Ke lima mobdin ini telah di kembalikan ke Pemkab Pasuruan melalui Sekretariat Dewan (sekwan) karena sudah tidak layak lagi untuk kendaraan opersional di lapangan. “Sudah gak enak kalau untuk opersional di lapangan, ada yang pernah mogok lagi. Jadi gak layaklah kalau untuk pimpinan Dewan,” Ungkap HM Sudiono Fauzan, saat jumpa pers di ruang kerjanya, Jumat (09/04) sore.

Dion sapaan akrabnya mengatakan tahun 2020 kemarin untuk mobdin pimpinan DPRD Kab Pasuruan sudah dianggarkan Rp 3 miliar, namun adanya pandemi COVID-19 kita sepakat untuk menunda pengadaan mobdin tersebut. “Jadi kita pimpinan Dewan sepakat menunda dulu pengadaan mobdin tersebut sampai situasi pandemi COVID-19 terkendali dan tuntas keberadaannya,” Jelas Dion.
Tahun 2021 ini juga di anggarkan kembali pengadaan mobdin ini namun hanya Rp 1,5 miliar karena dianggap tidak cukup untuk pengadaan mobdin ditunda lagi. “Kita ini ngalah dulu dan menunda pengadaan mobdin ini hingga situasi terkendali,” tegas Dion mantap.
Namun dengan tidak adanya mobdin untuk pimpinan Dewan saat ini karena sudah dikembalikan maka sesuai PP nomor 18 tahun 1917 pasal 9 ayat 2 tentang keuangan DPRD, maka pimpinan DPRD disediakan kendaraan dinas, kalau Pemerintah Daerah tidak bisa menyediakan mobdin tersebut diganti tunjangan transportasi senilai Rp 7,9 juta per bulan.
Ini juga sesuai Pasal 15 ayat 1 yang isinya dalam hal Pemerintah Daerah belum dapat menyediakan rumah negara dan kendaraan dinas jabatan bagi pimpinan DPRD sebagaimana dimaksud pasal 13 maka kepada yang bersangkutan diberikan tunjangan perumahan dan kendaraan dinas.
“Jadi jelas, disini sudah diatur semua di PP tentang keuangan DPRD tersebut.
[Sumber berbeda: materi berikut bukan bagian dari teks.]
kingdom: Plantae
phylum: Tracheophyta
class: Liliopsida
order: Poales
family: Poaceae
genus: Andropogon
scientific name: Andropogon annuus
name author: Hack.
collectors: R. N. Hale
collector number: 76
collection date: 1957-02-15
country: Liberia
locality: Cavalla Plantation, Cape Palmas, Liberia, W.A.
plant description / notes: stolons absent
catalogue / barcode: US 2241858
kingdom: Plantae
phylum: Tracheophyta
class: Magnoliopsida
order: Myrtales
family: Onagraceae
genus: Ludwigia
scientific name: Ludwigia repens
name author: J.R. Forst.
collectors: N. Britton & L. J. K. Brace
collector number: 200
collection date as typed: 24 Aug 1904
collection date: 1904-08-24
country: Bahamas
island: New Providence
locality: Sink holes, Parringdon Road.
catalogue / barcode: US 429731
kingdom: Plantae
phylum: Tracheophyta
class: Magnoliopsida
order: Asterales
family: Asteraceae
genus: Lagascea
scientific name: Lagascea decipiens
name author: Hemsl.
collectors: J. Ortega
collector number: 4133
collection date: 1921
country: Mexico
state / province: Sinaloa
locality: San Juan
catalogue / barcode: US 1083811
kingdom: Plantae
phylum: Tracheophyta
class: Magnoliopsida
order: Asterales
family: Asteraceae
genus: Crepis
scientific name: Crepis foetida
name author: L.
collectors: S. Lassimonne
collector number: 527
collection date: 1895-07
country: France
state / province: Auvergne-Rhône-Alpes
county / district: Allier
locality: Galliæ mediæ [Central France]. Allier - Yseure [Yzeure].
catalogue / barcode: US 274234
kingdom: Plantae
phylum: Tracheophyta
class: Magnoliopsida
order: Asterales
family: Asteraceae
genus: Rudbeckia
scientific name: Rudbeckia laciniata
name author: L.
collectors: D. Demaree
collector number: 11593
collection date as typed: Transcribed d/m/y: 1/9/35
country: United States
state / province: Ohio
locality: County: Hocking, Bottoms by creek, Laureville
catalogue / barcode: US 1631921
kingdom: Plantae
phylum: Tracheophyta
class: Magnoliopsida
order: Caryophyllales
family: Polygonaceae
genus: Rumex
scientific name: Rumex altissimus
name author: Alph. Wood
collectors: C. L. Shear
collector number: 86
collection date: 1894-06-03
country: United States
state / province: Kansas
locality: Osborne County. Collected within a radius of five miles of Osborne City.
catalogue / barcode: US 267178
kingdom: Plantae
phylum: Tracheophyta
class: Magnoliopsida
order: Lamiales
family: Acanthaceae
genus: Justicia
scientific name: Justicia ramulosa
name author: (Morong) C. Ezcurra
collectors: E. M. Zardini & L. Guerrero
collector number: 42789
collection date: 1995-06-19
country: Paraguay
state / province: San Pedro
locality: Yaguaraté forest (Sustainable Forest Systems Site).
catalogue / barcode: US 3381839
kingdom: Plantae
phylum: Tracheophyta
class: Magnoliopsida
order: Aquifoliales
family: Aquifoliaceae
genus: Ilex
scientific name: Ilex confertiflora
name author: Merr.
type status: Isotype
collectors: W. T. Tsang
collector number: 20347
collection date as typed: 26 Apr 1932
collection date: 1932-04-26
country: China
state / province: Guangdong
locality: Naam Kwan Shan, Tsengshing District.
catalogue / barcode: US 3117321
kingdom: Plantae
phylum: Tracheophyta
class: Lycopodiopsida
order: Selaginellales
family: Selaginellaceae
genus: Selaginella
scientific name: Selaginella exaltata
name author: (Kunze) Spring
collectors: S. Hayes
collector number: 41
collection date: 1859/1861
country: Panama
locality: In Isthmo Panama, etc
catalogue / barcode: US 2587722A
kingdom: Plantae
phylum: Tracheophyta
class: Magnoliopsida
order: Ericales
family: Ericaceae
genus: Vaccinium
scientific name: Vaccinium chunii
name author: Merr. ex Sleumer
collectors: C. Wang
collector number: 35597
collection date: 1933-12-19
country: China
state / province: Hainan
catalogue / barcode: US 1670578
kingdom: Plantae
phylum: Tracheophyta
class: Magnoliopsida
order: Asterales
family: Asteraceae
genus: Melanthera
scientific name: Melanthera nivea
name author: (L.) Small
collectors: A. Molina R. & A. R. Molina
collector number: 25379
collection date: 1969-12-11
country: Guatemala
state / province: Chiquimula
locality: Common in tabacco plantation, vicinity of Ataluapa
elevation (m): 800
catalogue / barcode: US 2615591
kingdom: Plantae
Kalau sampai sejauh ini nanti Pemda belum bisa menyediakan hal tersebut maka Pimpinan Dewan ini akan mendapatkan tunjangan sesuai aturan yang ada,” Imbuh pria asli Bangil ini.
Dion menegaskan kedepan ini Pemda harus mencarikan solusi yang terbaik untuk operasional Pimpinan DPRD Kab Pasuruan karena kinerja Dewan tersebut sangat padat dan butuh kendaraan di lapangan. “Saya berharap Pemda Pasuruan secepatnya mencarikan jalan terbaik untuk kedinasan Pimpinan DPRD ini,” Ujar Dion tegas.